**What you have to do:**
Please return every line of the material below that contains the string "label". Case counts.

**Material supplied:**
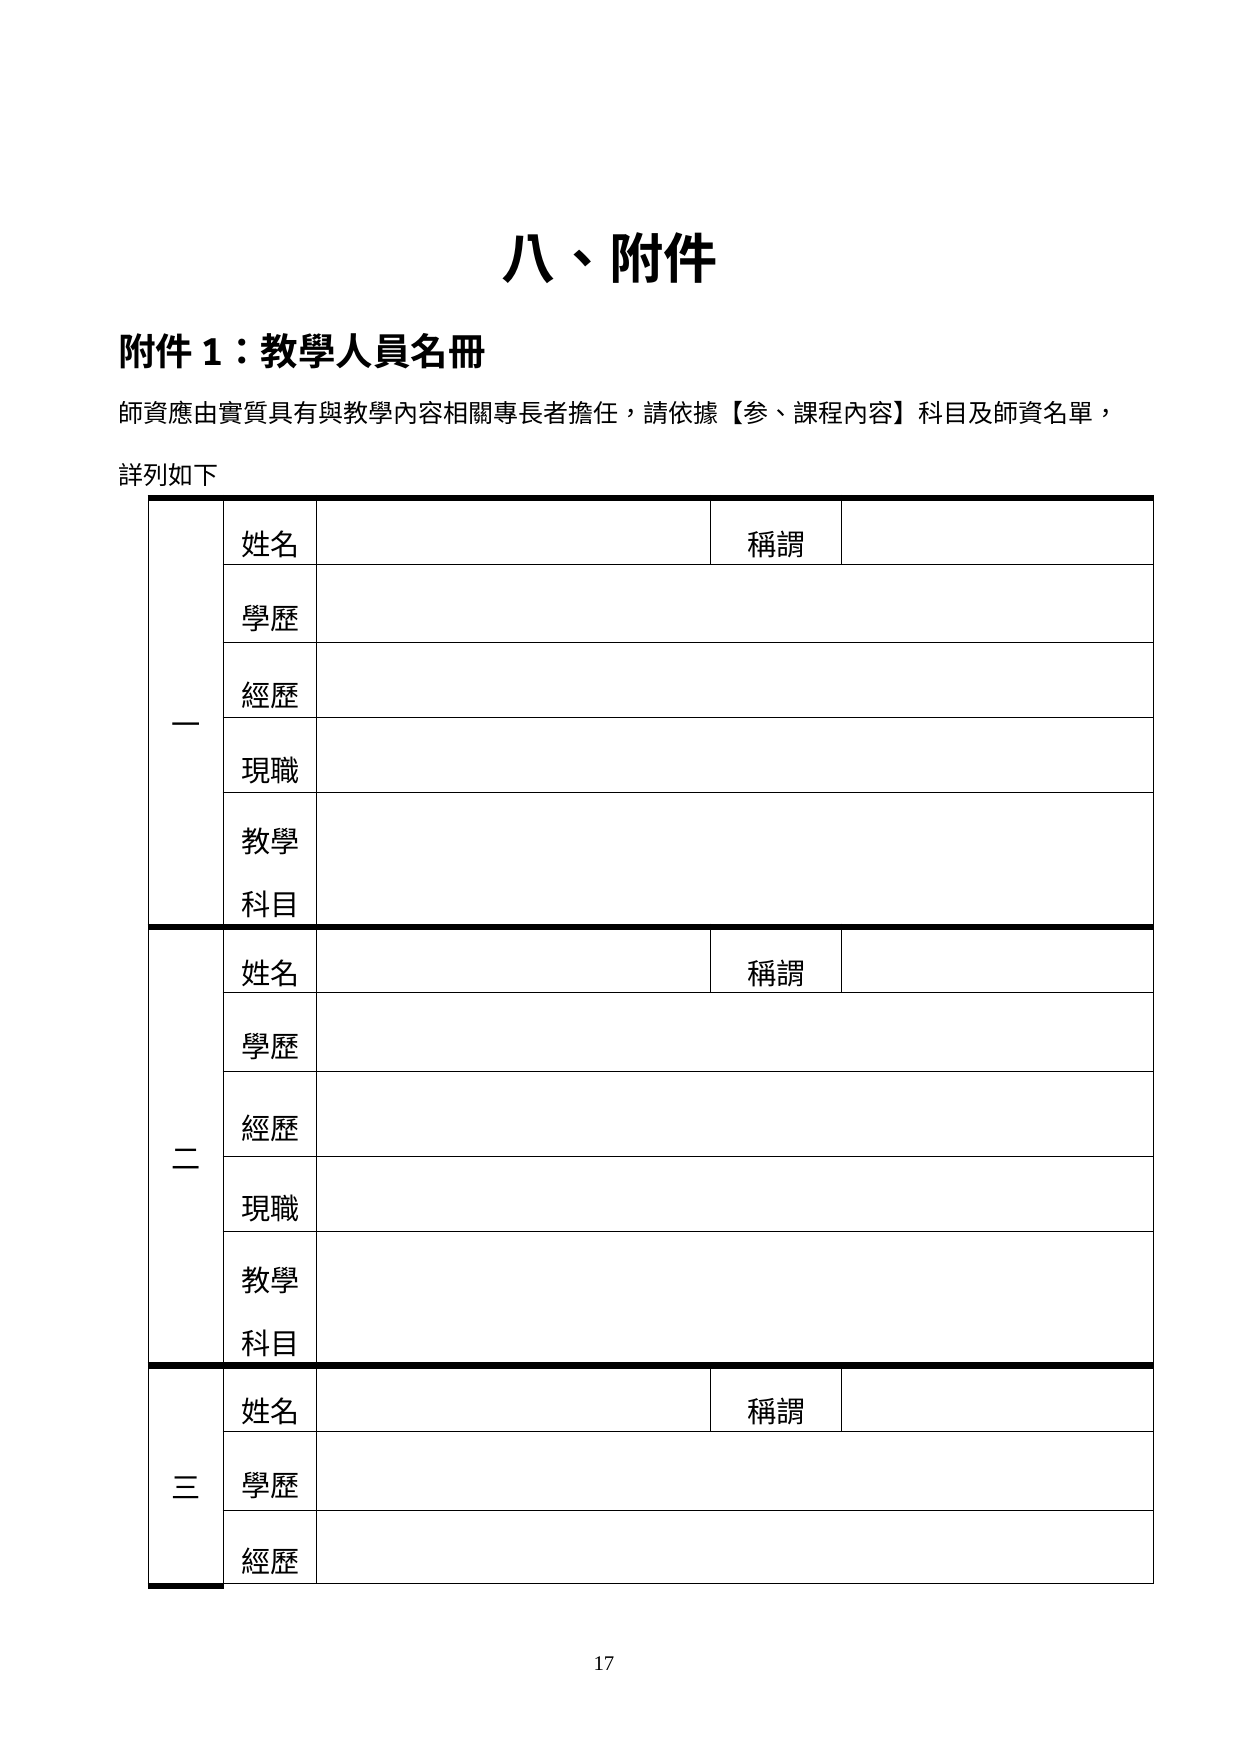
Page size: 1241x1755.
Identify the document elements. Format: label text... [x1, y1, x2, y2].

table_cell 經歷 [224, 1072, 316, 1156]
table_header 一 [149, 501, 223, 923]
table_cell [317, 930, 710, 992]
table_cell 姓名 [224, 930, 316, 992]
table_header 稱謂 [711, 501, 841, 563]
table_cell 教學科目 [224, 1232, 316, 1362]
table_cell [317, 1369, 710, 1431]
table_cell 現職 [224, 1157, 316, 1231]
table_cell [317, 1072, 1153, 1156]
table_cell [317, 1157, 1153, 1231]
table_cell [317, 1511, 1153, 1583]
table_cell [317, 1432, 1153, 1510]
table_cell 經歷 [224, 643, 316, 717]
table_cell [317, 793, 1153, 923]
table_cell 二 [149, 930, 223, 1362]
text 師資應由實質具有與教學內容相關專長者擔任，請依據【参、課程內容】科目及師資名單，詳列如下 [118, 370, 1100, 495]
table_cell 經歷 [224, 1511, 316, 1583]
table_cell 三 [149, 1369, 223, 1583]
table_cell 學歷 [224, 993, 316, 1071]
table_cell [842, 1369, 1153, 1431]
table_cell [317, 643, 1153, 717]
table_cell 學歷 [224, 1432, 316, 1510]
table_cell [317, 565, 1153, 642]
table_header 姓名 [224, 501, 316, 563]
table_cell [317, 718, 1153, 792]
table_header [842, 501, 1153, 563]
table_cell 學歷 [224, 565, 316, 642]
table_cell [317, 1232, 1153, 1362]
table_header [317, 501, 710, 563]
table_cell 稱謂 [711, 1369, 841, 1431]
table_cell 教學科目 [224, 793, 316, 923]
table_cell [317, 993, 1153, 1071]
table_cell [842, 930, 1153, 992]
text 附件1：教學人員名冊 [118, 307, 1100, 370]
text 八、附件 [118, 182, 1100, 307]
table_cell 姓名 [224, 1369, 316, 1431]
table_cell 現職 [224, 718, 316, 792]
table_cell 稱謂 [711, 930, 841, 992]
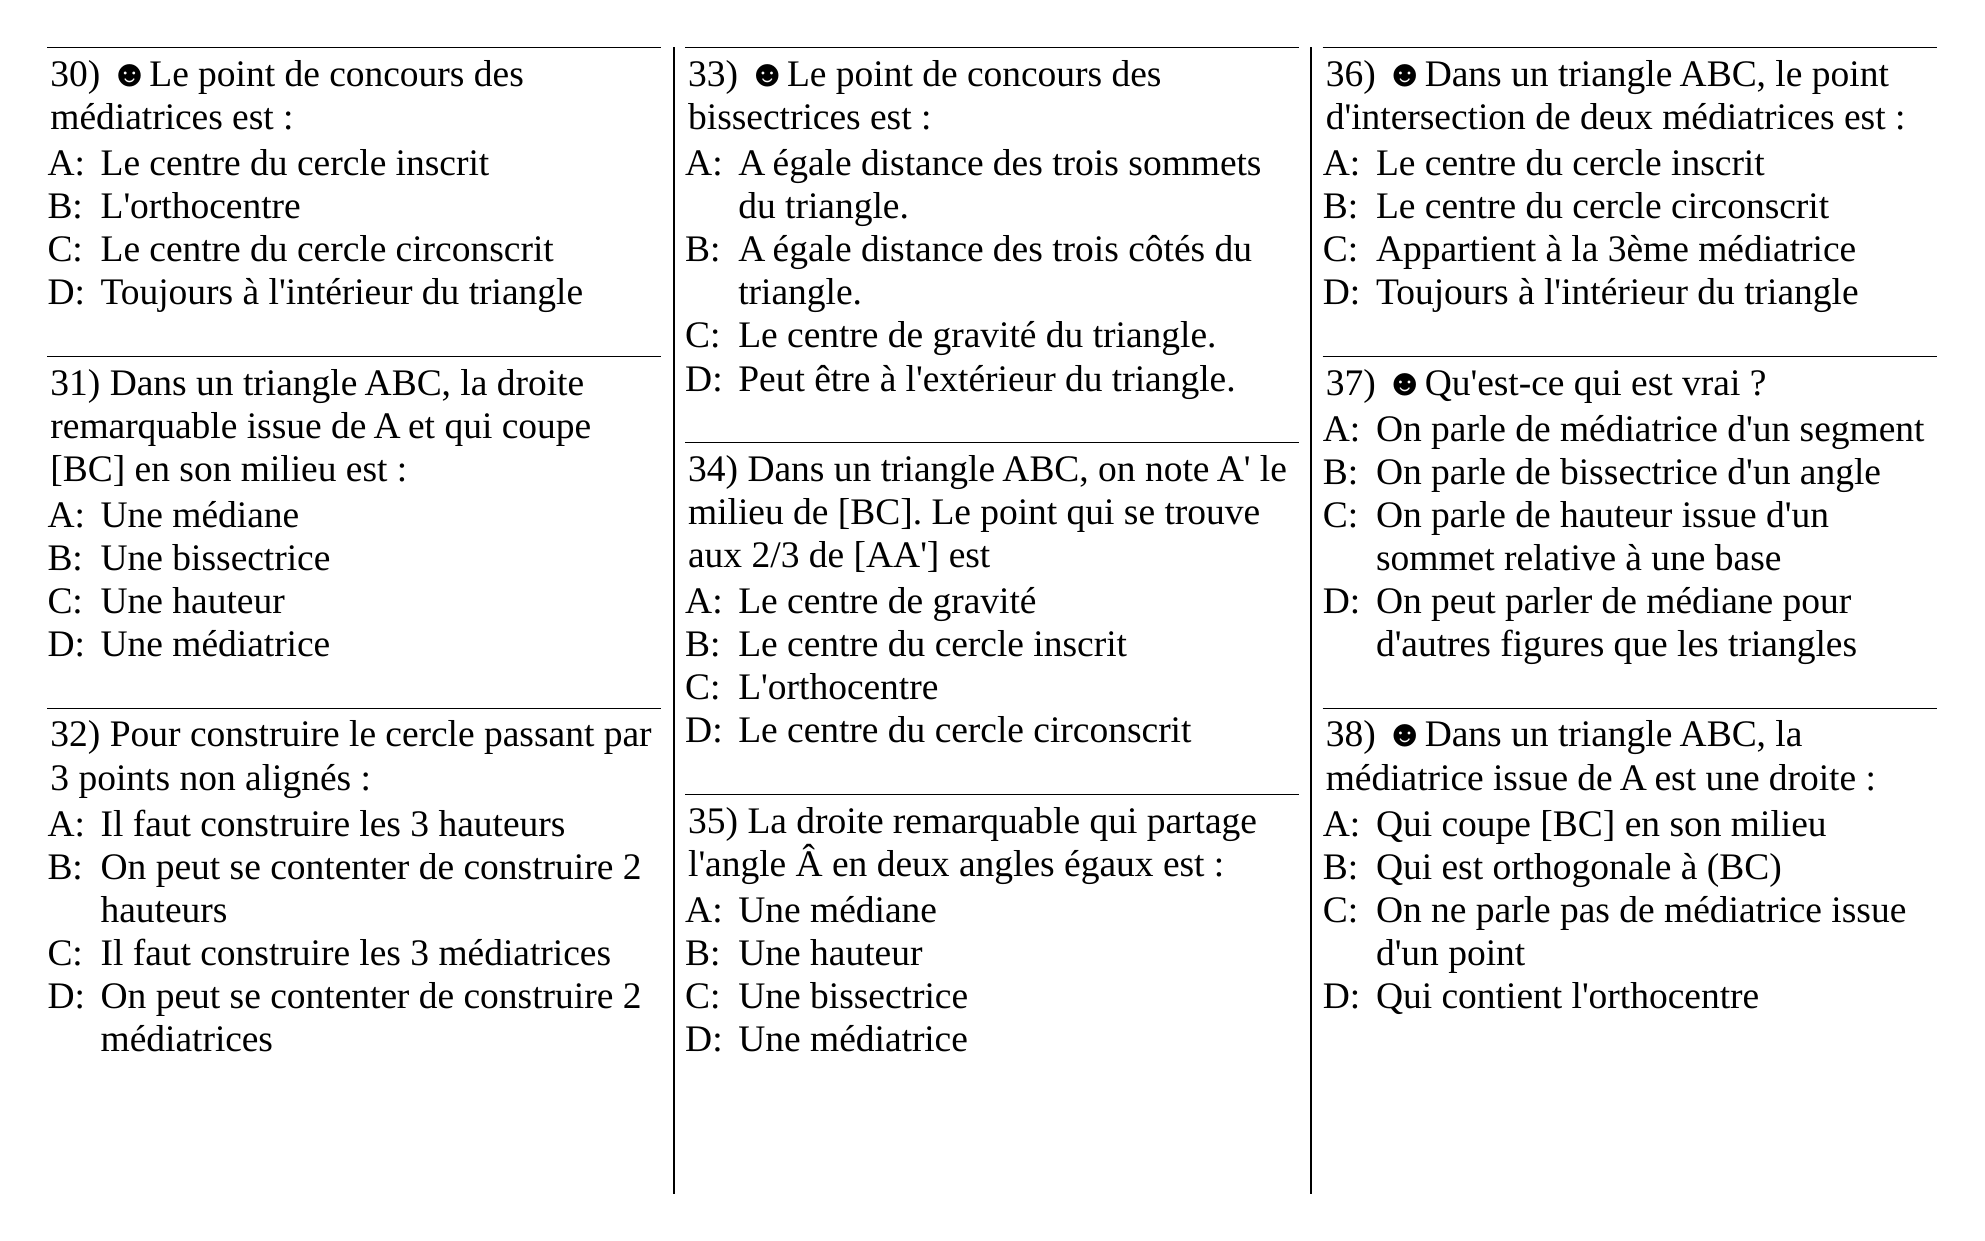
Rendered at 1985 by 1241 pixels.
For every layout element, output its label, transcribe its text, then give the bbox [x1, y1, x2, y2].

**Response below:**
Identify the document elements. Format: label text... [x1, y1, x2, y2].
For every layout element, output its label, transcribe its text, then give the bbox [x1, y1, x2, y2].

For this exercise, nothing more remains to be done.